Objective:
Oblique lumbar interbody fusion (OLIF) is useful as surgical treatment for degenerative lumbar disease. However, revision surgery often has worse surgical outcomes than primary surgery. We here compared the usefulness of OLIF as a primary or a revision surgery.
Methods:
We retrospectively investigated 173 patients who underwent single-level OLIF during 2016‒2018. Radiological and clinical outcomes were compared between primary surgery (PS; n = 152) and revision surgery (RS; n = 21) groups. The effect of revision surgery on clinical outcome (Oswestry Disability Index [ODI] cut-off = 12) post-surgery were investigated.
Results:
The ODI, visual analog scale (VAS) score of 6- and 12-months post-surgery was worse in the RS than in the PS group (p < 0.05). In the RS group, leg VAS score of the previous laminectomy side was worse than that of the virgin side at 6- and 12-months post-surgery (p < 0.05).
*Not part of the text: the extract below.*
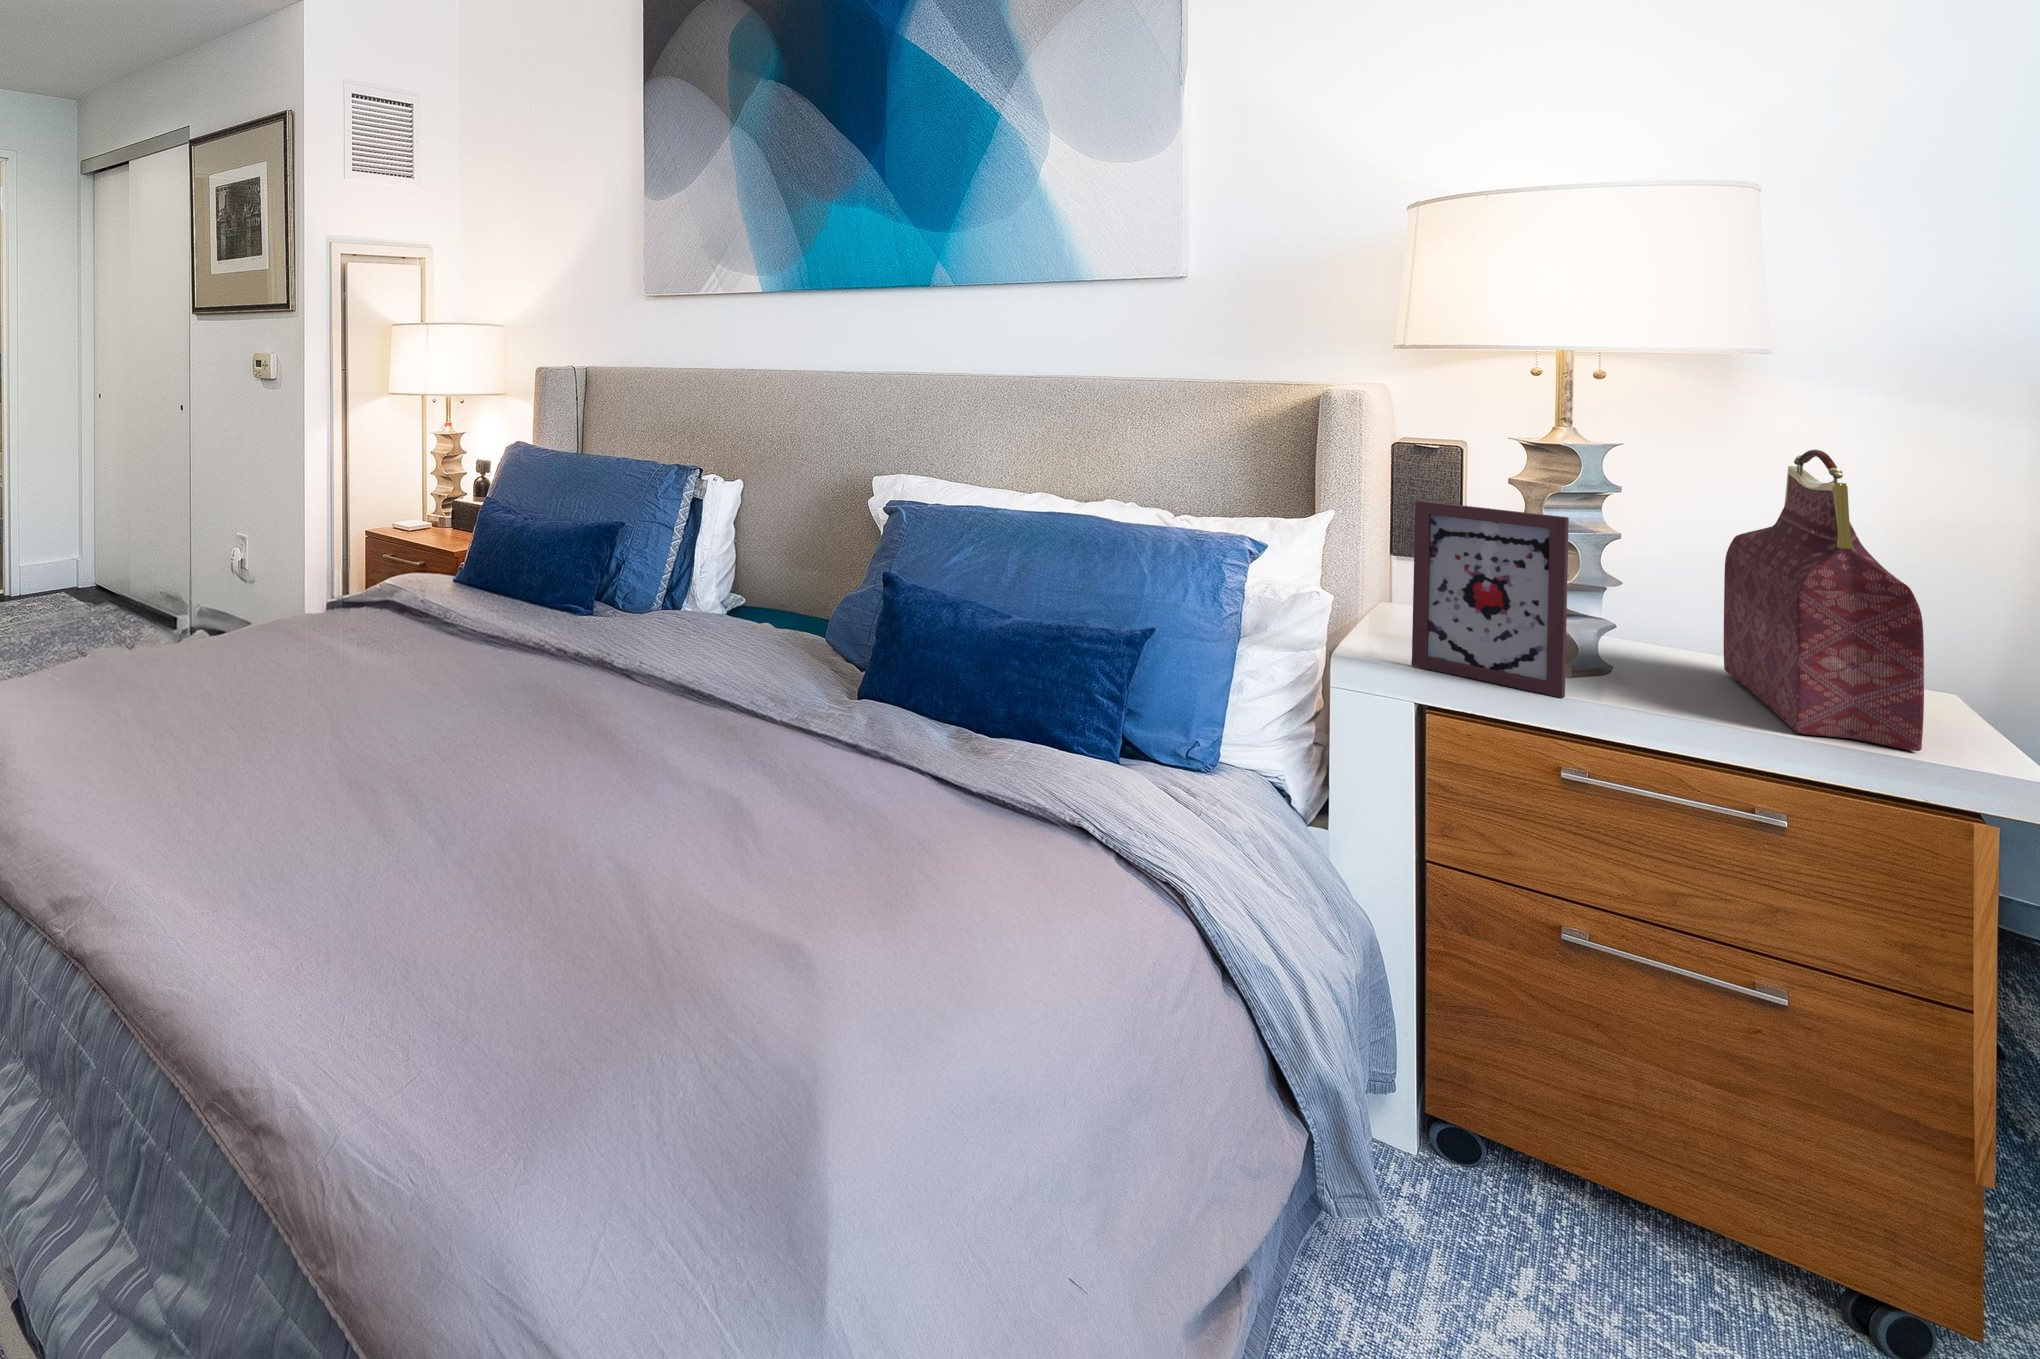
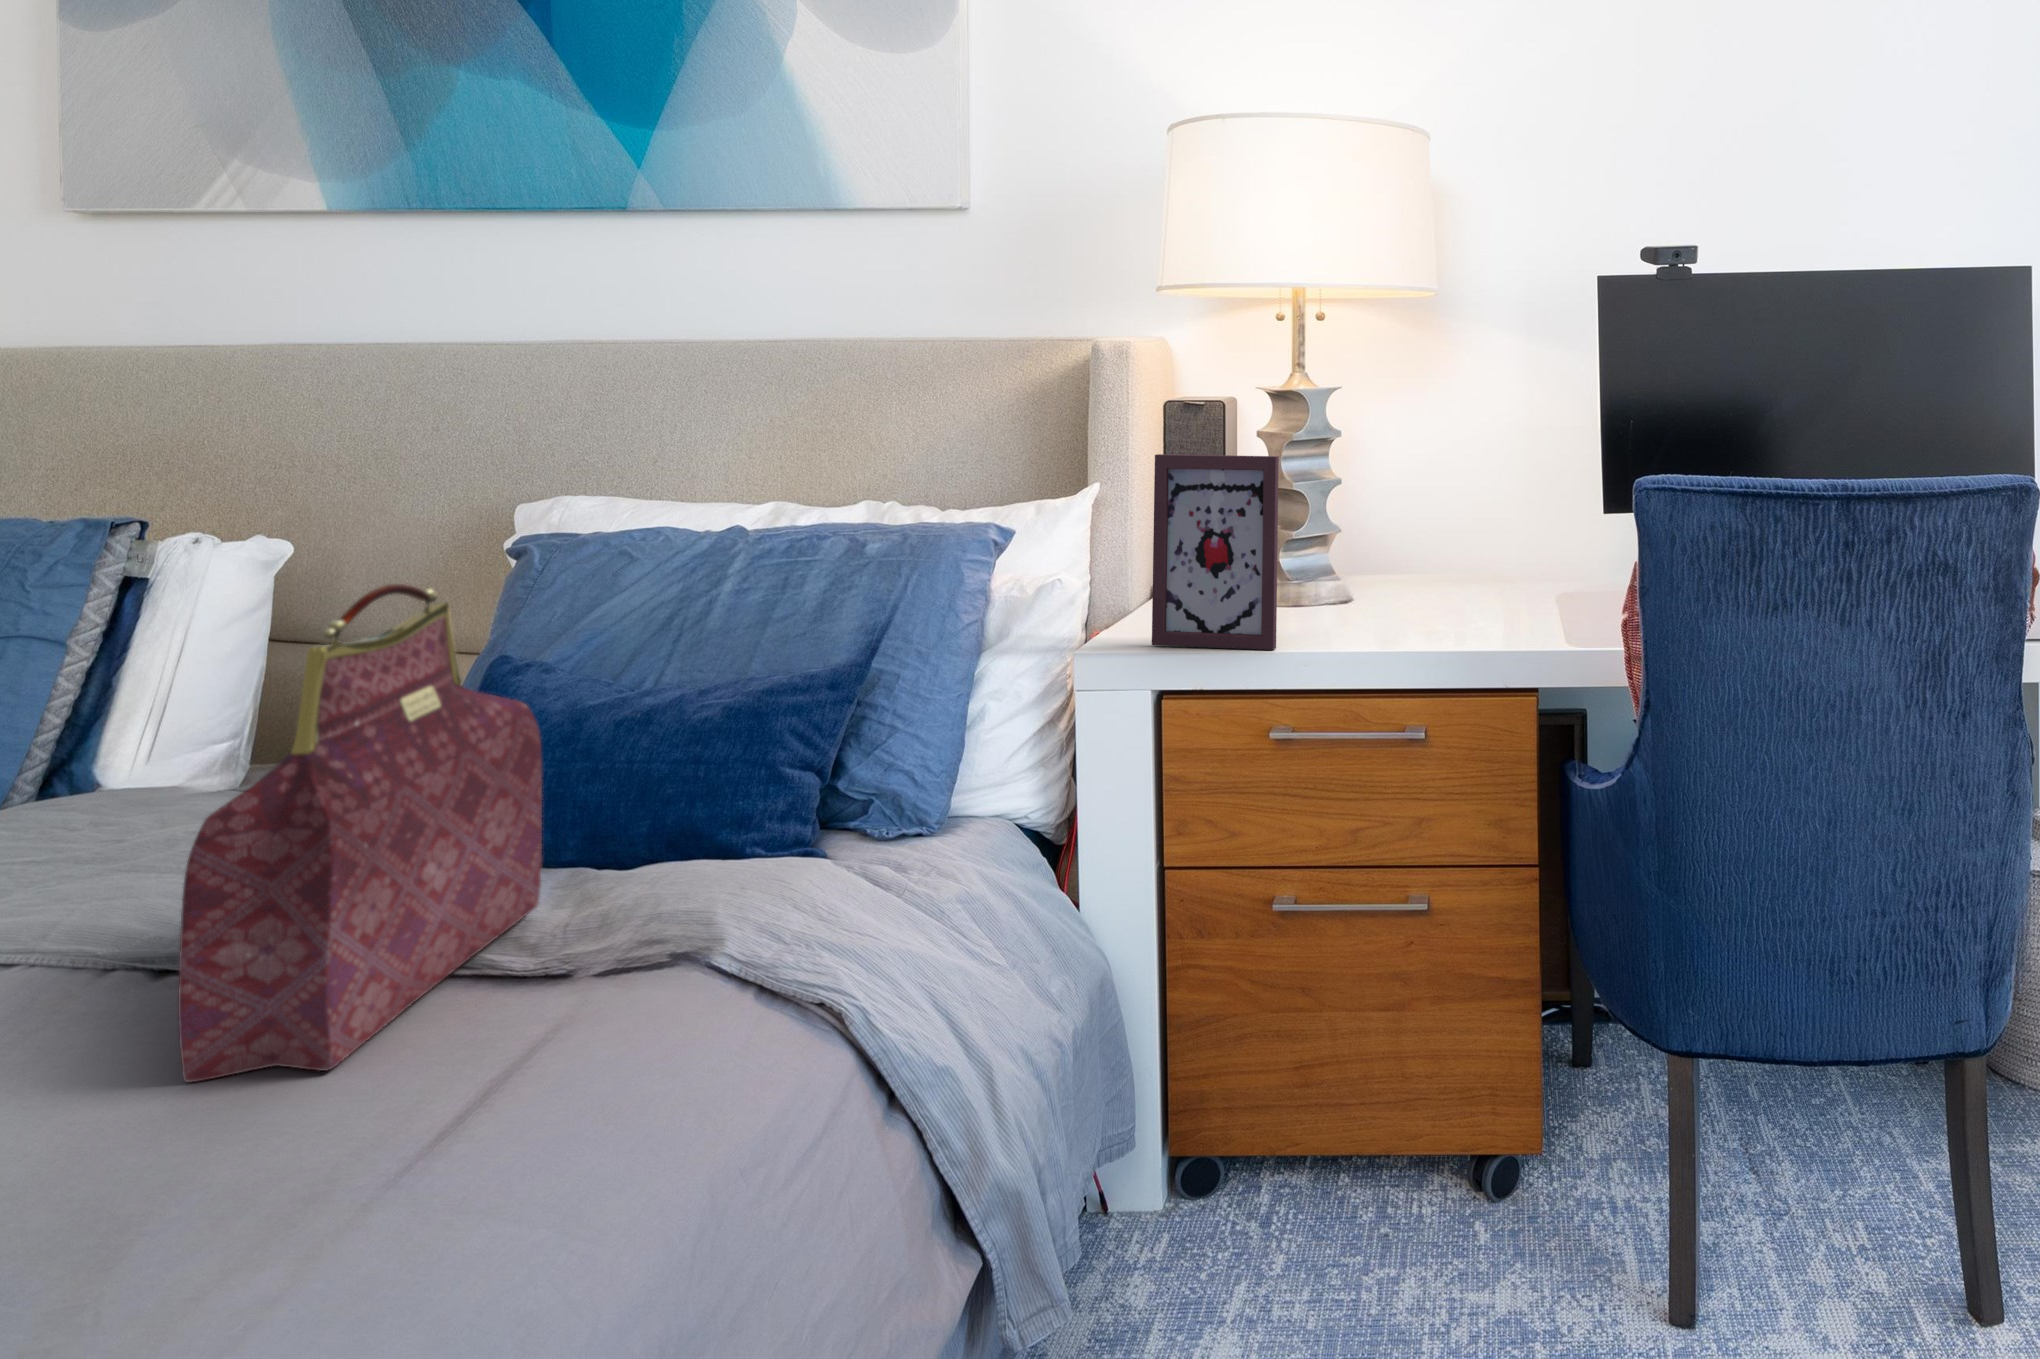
handbag: present [1724,450,1924,751] -> present [178,584,542,1082]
Disc height, ligamentum flavum, and subsidence did not differ between groups. However, cross-sectional area enlargement differed between groups (p < 0.05). Multivariate logistic regression analysis showed that revision surgery and severe subsidence were risk factors for ODI differences (p = 0.006 and 0.017, respectively).
Conclusions:
Most radiological outcomes were similar in revision and primary surgeries, and there were no differences in complications or additional posterior decompression. However, OLIF had relatively poor clinical outcomes as a revision surgery. Revision spine surgery tends to have poor outcomes compared to primary spine surgery, but OLIF can be a tolerable option as revision spine surgery.
Keywords:
indirect decompression; oblique lumbar interbody fusion; revision surgery.